-------- Text --------

French ballet dancer (b. 1770)

Victoire Saulnier (born c. 1770), known professionally as Mlle Victoire Saulnier was an 18th-century French ballet dancer who performed at the Opéra de Paris in France and the King's Theatre in London.

==Early life==
Victoire Saulnier was born in Paris around the late 1760s to early 1770s. She was a sibling to fellow ballerina Marie-Jeanne Saulnier known as "Mimi" or "Mlle Saulnier".

==Entertainment life==
Saulnier was a pupil of Maximilien Gardel who served as a master of the ballets at the Paris Opéra. She succeeded German ballerina Anne Heinel in the noble genre.

On 11 March 1784 Saulnier, at just under fifteen years old, made her official debut to Parisian audiences at the Académie Royale de Musique (known as Paris Opéra).

For the 1789 season she danced under Jean-Georges Noverre's direction, who was serving as ballet master at King's Theatre in London. In 1789, riots at King's Theatre, London's top venue for foreign opera and dance, led Giovanni Gallini to recruit new performers mid-season, such as Mlle Victoire, Mlle Guimard, and Mons. Nivelon. On 17 March 1789, Mlle Victoire Saulnier made her first appearance in England alongside Didelot, Beaupré, Duquesney, Nivelon, Mlle Emilie Colombe, and Mlle Adelaide. She made London appearances until May 1789.

Starring in Noverre's Diane et Endymion in 1791, Saulnier debuted a filmy, form-revealing tunic.

Saulnier was replaced in the noble genre at the Opéra in 1794 by Clotilde.

On 12 June 1806 Saulnier performed in Paul et Virginie, a ballet-pantomime by Pierre Gardel. She was cast as "Madame de Latour (Virginie's mother)" with Madame Gardel portraying "Virginie."

In 1807 she was described by Jean-Georges Noverre with the following statement: "Miss Victoire Saulnier is of an elegant figure she is as beautiful as Venus but the Graces, the Laughter, the Games, and the Pleasures are not in her train. I advise her to call them and invoke Therpsicore. With application and zeal she will acquire all that she lacks".

Saulnier performed as "Juno (Jupiter's daughter)" in Gardel and Méhul's Persée et Andromède on 8 June 1810. The following year on 8 April 1811, she performed in Saiil.

She performed in Gardel and Luigi Cherubini's Achille à Scyros in 1812. In the role of "Thétis", she portrayed the daughter of Heaven and Earth, wife of Oceanus, and mother of Achilles (played by Albert).

On 15 September 1812 Saulnier danced as one of the "Nymphs de la Volupté" in act two of the opera Jerusalem Delivered (Jérusalem délivrée).

==Death==
Saulnier died in France in the 19th century.

-------- Provided records --------

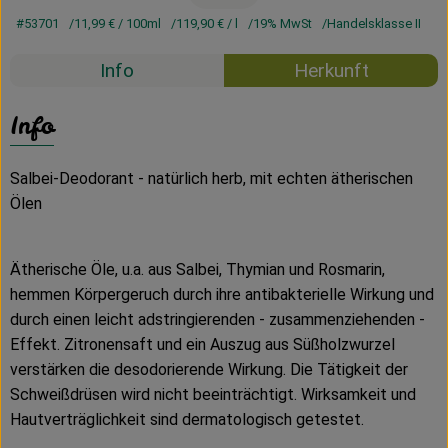
#53701
11,99 €
/ 100ml
119,90 €
/ l
19% MwSt
Handelsklasse II
Info
Herkunft
Info
Salbei-Deodorant - natürlich herb, mit echten ätherischen
Ölen
Ätherische Öle, u.a. aus Salbei, Thymian und Rosmarin,
hemmen Körpergeruch durch ihre antibakterielle Wirkung und
durch einen leicht adstringierenden - zusammenziehenden -
Effekt. Zitronensaft und ein Auszug aus Süßholzwurzel
verstärken die desodorierende Wirkung. Die Tätigkeit der
Schweißdrüsen wird nicht beeinträchtigt. Wirksamkeit und
Hautverträglichkeit sind dermatologisch getestet.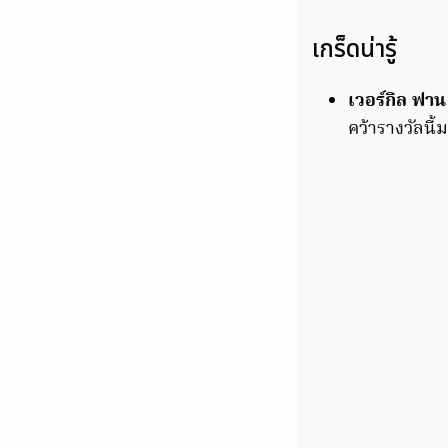
เกร็ดน่ารู้
เวอร์กิล ฟาน
คว้ารางวัลนี้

--------

Prompt A: Reproduce the passage of the Victoire Saulnier article between "In 1807 she" and "(played by Albert).", inclusive.
Prompt B: According to the Victoire Saulnier article, on what date did she make her first appearance in England?

Expected answer A:
In 1807 she was described by Jean-Georges Noverre with the following statement: "Miss Victoire Saulnier is of an elegant figure she is as beautiful as Venus but the Graces, the Laughter, the Games, and the Pleasures are not in her train. I advise her to call them and invoke Therpsicore. With application and zeal she will acquire all that she lacks".

Saulnier performed as "Juno (Jupiter's daughter)" in Gardel and Méhul's Persée et Andromède on 8 June 1810. The following year on 8 April 1811, she performed in Saiil.

She performed in Gardel and Luigi Cherubini's Achille à Scyros in 1812. In the role of "Thétis", she portrayed the daughter of Heaven and Earth, wife of Oceanus, and mother of Achilles (played by Albert).

Expected answer B: 17 March 1789